— Task description —
Go through the data below and gather each line containing "dispenser".

=== Section Start ===

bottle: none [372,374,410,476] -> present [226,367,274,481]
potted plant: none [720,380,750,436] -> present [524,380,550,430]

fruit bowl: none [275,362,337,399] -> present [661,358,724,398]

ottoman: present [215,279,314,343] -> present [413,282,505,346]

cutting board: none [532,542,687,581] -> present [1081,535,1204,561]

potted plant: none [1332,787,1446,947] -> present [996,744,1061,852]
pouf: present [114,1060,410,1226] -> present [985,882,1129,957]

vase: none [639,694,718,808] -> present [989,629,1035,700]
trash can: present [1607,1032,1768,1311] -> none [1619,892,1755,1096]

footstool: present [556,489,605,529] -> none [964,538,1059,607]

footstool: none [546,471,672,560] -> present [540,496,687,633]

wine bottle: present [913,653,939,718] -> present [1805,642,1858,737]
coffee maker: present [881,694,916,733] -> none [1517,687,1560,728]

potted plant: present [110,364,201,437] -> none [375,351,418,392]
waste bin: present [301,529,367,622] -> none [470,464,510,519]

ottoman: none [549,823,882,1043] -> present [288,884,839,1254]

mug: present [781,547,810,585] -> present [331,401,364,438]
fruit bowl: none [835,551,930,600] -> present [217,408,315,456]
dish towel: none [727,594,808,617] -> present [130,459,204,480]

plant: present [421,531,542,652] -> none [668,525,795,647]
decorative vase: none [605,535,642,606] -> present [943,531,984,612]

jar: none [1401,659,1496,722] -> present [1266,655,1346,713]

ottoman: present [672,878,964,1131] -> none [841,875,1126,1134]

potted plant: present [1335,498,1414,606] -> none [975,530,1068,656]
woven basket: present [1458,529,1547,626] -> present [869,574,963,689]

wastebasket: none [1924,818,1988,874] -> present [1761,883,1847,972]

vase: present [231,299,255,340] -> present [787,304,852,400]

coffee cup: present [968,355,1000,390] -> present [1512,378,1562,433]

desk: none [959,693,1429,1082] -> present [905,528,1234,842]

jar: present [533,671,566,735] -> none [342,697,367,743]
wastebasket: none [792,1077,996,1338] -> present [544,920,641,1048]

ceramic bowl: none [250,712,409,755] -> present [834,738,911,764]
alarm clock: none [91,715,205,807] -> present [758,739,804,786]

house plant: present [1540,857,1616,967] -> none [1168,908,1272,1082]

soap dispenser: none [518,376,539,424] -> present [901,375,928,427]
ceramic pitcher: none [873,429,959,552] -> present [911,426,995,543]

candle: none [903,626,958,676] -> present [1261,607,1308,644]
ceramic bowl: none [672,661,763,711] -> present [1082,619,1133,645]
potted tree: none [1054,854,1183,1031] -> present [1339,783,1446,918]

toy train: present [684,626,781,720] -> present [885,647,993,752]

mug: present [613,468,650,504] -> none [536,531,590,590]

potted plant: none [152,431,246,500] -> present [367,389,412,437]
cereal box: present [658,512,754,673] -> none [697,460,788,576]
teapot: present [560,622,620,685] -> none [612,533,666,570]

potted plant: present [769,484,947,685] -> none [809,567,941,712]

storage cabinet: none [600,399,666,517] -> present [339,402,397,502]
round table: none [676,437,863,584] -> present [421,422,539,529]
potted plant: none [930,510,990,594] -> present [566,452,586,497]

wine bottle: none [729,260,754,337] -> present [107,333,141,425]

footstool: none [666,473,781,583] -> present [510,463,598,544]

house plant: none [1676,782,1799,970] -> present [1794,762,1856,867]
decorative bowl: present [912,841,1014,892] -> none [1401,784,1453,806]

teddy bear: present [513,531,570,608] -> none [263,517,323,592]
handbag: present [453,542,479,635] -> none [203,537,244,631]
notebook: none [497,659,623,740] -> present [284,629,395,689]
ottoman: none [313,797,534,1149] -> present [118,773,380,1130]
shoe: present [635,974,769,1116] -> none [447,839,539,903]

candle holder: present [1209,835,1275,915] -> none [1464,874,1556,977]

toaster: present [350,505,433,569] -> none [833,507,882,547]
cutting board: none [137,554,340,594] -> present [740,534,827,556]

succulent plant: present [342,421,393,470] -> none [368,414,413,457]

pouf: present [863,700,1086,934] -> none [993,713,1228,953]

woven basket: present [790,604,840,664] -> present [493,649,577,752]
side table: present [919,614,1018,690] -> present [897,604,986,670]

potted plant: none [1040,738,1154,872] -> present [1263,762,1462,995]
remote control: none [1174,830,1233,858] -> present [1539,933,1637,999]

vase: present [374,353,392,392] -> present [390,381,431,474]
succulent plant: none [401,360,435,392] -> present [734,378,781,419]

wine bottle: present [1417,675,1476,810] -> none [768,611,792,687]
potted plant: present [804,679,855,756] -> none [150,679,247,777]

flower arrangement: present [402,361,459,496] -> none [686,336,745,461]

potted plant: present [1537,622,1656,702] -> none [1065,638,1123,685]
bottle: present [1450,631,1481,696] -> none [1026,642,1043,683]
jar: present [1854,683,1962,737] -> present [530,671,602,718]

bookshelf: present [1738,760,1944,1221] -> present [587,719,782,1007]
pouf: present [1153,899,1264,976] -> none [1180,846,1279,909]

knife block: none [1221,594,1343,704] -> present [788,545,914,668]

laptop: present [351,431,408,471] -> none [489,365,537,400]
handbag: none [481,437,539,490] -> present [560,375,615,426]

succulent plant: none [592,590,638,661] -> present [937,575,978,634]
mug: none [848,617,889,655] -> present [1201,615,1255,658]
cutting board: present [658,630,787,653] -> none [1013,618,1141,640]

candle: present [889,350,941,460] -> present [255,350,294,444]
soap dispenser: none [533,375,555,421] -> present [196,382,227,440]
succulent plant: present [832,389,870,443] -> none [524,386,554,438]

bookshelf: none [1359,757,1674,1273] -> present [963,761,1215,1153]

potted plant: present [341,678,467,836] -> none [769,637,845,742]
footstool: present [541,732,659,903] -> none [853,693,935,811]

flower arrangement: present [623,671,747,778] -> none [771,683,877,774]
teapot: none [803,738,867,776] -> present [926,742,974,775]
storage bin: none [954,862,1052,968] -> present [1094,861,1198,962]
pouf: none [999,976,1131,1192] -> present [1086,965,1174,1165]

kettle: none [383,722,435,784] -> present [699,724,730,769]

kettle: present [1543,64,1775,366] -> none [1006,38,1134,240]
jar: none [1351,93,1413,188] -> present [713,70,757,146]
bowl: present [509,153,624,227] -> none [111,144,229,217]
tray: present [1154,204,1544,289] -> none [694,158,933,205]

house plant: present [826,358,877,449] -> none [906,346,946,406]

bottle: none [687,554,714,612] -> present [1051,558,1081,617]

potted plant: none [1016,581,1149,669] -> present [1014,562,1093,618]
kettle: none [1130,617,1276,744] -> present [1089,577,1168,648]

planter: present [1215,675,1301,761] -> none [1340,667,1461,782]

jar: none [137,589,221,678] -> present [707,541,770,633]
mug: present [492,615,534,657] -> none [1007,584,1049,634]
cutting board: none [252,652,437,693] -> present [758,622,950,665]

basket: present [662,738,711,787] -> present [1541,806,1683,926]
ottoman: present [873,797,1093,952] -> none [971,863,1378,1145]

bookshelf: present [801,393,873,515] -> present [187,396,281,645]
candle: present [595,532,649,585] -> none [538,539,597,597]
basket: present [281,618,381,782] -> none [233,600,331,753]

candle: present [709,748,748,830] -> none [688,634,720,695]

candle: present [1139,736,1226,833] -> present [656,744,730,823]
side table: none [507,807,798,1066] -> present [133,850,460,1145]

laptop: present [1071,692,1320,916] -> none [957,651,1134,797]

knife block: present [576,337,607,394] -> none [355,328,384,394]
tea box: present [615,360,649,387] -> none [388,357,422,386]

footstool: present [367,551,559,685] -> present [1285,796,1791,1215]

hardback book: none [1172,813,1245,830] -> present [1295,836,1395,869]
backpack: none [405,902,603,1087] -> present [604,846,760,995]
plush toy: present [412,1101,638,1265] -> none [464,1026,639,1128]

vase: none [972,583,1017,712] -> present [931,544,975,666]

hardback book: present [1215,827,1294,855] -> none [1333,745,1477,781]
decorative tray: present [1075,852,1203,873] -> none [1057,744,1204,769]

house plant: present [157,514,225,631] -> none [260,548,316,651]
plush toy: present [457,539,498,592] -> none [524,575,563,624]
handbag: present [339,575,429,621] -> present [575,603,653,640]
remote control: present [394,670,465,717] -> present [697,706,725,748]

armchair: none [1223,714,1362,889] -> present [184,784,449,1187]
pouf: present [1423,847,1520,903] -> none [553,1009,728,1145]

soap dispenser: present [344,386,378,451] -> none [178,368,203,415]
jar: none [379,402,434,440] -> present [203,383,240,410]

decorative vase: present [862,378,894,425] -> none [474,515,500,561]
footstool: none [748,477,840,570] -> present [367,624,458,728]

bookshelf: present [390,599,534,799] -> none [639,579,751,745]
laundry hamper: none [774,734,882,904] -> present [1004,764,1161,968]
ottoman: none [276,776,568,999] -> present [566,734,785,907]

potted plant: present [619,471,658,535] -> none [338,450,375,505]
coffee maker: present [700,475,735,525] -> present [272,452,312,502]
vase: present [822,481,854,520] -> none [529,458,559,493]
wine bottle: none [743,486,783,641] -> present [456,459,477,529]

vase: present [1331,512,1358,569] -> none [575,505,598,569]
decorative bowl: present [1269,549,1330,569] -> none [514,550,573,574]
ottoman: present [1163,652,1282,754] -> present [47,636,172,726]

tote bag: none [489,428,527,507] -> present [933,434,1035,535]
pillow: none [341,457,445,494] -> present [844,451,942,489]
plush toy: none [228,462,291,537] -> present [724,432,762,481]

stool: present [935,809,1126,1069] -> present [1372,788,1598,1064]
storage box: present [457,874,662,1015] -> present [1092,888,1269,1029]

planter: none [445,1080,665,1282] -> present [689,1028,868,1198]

=== Section End ===

— Your solution —
soap dispenser: none [518,376,539,424] -> present [901,375,928,427]
soap dispenser: none [533,375,555,421] -> present [196,382,227,440]
soap dispenser: present [344,386,378,451] -> none [178,368,203,415]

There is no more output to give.